OK, so you are more than usually sensitive to the prospect of competition for a man's attention. It's not unreasonable to say to your new man that you would prefer him not to text his ex and that you don't want to hear from it, but it sounds like it's not that much of a big deal to him, so try not to make it one. ANd don't go down the path of demonizing her as a crazy stalker - she may genuinely be well-intentioned towards the pair of you and someone who likes to keep in casual touch..
But you've only been seeing this man for six months: if the situation starts wearing you down or he seems to be playing you and her off against one another, bin him and move on.

HeyDuggee · 01/04/2015 11:26

Tell him you're too old for these games and you're not interested in getting involved in his dramas. If he wants to explore a relationship with her, you're happy to take a month break and BOTH date other people.

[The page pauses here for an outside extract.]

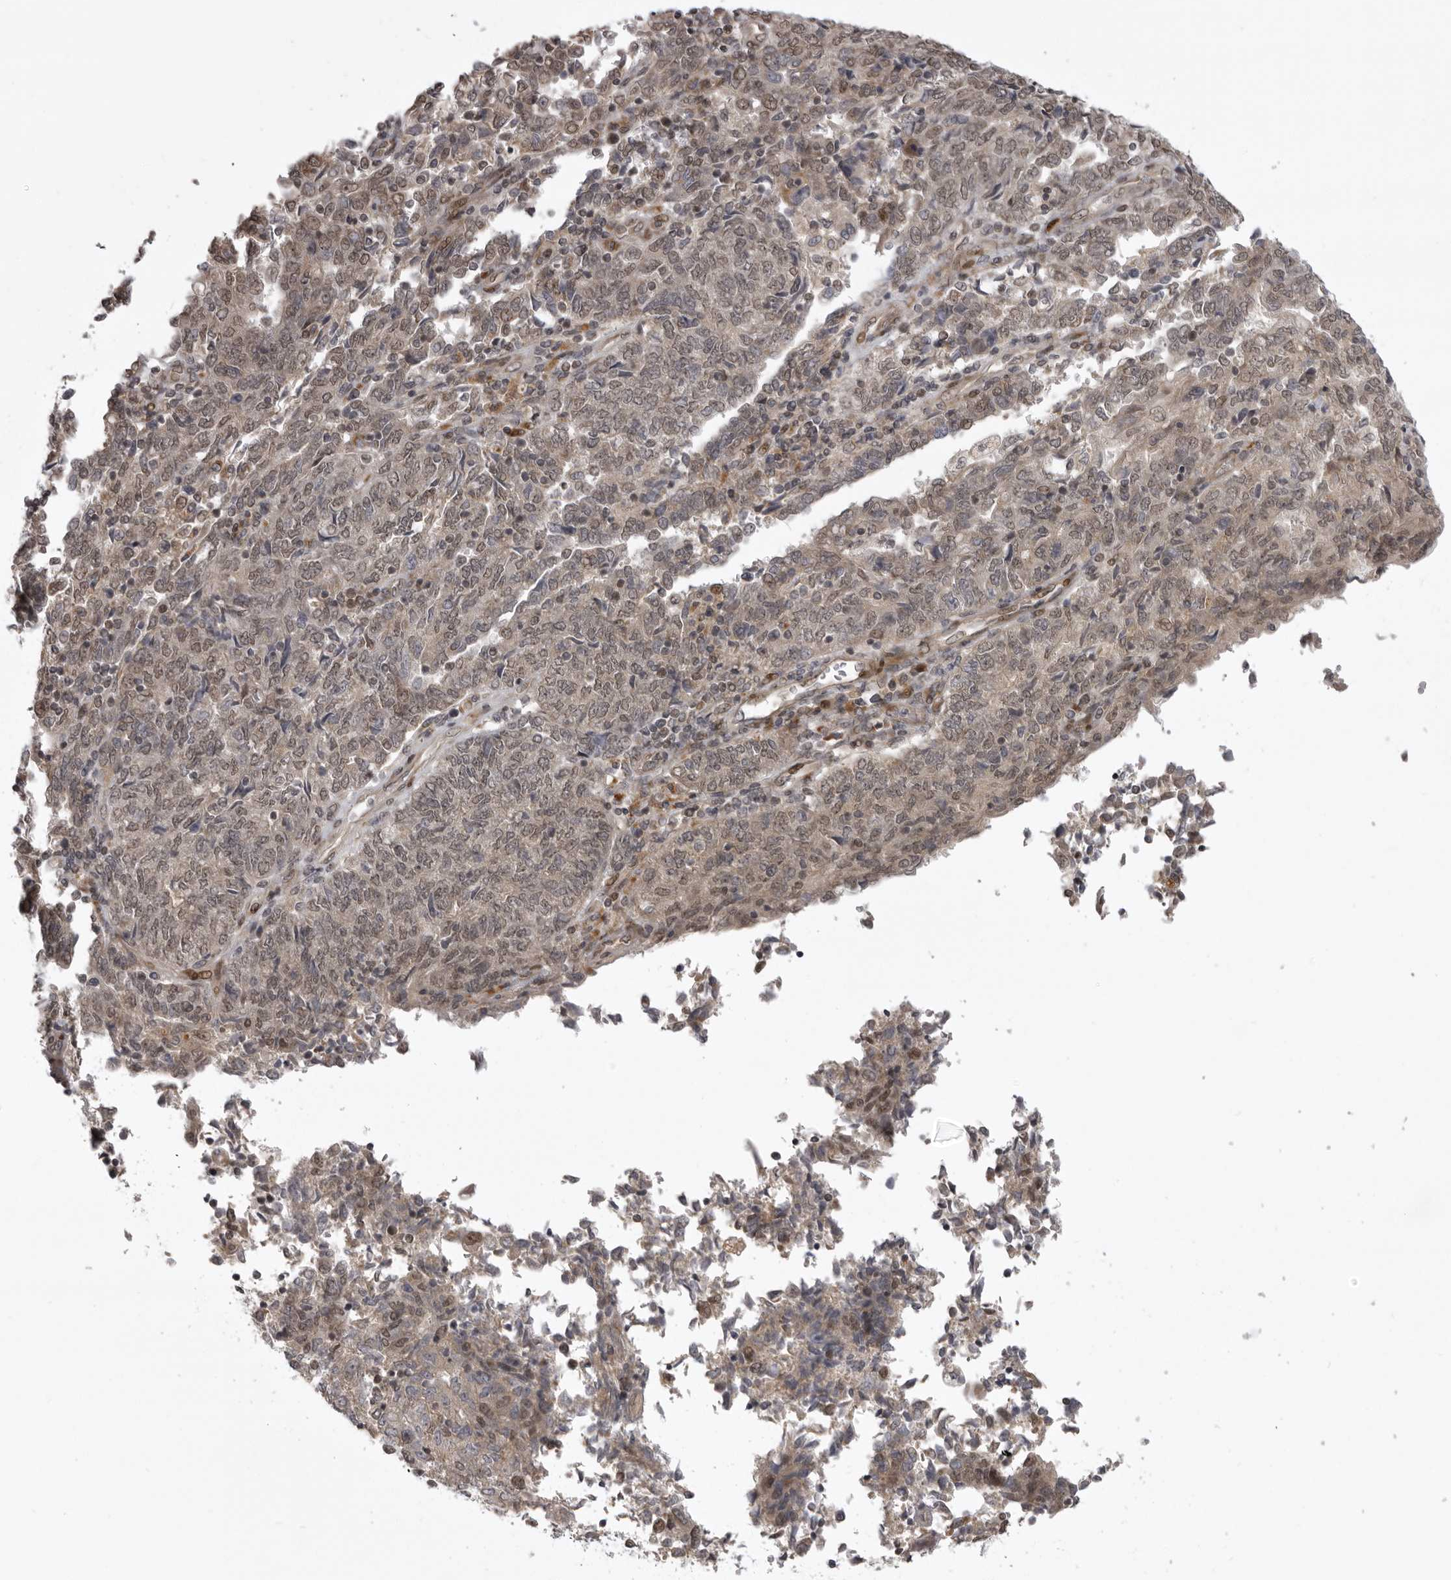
{"staining": {"intensity": "weak", "quantity": "25%-75%", "location": "cytoplasmic/membranous,nuclear"}, "tissue": "endometrial cancer", "cell_type": "Tumor cells", "image_type": "cancer", "snomed": [{"axis": "morphology", "description": "Adenocarcinoma, NOS"}, {"axis": "topography", "description": "Endometrium"}], "caption": "Protein staining demonstrates weak cytoplasmic/membranous and nuclear staining in about 25%-75% of tumor cells in adenocarcinoma (endometrial).", "gene": "C1orf109", "patient": {"sex": "female", "age": 80}}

If he doesn't want a relationship with her, then tell him to start acting like it. And if he protests, just tell him...stop being silly. We both know how to get rid of people we don't want in our lives (and look him in the eye.)

As far as this event, I'd tell him I'm not a teenager and don't wish to be involved in the drama created and tell him as he hasn't sorted this - you won't be going.

(How should he sort this? When she comes up to him, be cold and civil, then you lead you away from her. NOT fucking tell you she sent him a text and wants to be bloody friends with you, thereby winding you up!!!)